### Written exercise
Count the lines in the entries below that contain the string "qUnion", matching case exactly, and give only that number.
** START OF Data for the task **
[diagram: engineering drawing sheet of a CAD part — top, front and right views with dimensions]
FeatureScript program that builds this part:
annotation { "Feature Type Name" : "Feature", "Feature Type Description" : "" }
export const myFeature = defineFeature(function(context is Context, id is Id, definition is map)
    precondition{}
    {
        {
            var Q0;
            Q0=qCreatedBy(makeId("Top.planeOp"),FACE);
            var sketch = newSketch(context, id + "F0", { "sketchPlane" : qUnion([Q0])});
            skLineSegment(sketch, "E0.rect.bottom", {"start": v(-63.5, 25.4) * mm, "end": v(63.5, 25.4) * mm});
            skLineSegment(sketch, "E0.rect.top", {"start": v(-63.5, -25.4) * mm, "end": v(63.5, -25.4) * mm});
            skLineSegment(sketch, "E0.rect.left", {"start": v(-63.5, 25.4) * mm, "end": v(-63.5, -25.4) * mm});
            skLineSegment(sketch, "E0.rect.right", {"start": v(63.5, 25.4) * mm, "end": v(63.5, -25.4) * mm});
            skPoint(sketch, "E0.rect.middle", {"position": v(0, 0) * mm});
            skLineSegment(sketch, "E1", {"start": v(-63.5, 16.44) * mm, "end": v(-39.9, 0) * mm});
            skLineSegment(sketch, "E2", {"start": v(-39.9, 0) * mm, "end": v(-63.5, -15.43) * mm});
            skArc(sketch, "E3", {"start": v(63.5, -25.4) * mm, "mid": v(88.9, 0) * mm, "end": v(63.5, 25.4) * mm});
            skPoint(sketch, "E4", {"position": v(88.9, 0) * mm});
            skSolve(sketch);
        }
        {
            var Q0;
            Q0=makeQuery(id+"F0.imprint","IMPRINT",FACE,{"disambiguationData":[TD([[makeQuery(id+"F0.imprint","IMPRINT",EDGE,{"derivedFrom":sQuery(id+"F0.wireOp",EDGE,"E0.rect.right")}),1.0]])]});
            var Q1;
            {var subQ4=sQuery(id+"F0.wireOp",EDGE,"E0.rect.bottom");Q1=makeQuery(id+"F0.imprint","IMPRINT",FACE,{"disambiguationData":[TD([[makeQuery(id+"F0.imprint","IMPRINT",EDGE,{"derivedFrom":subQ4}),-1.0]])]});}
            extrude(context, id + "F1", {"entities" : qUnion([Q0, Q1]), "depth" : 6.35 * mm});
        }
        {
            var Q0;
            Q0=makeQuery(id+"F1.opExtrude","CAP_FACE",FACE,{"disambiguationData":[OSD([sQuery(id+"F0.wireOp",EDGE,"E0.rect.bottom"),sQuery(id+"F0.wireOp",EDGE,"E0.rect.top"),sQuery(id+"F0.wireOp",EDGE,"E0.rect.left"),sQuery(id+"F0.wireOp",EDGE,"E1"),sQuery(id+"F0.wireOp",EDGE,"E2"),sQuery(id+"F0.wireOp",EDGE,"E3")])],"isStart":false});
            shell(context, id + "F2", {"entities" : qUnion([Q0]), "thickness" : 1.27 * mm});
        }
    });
** END OF Data for the task **
### Solution for this problem
3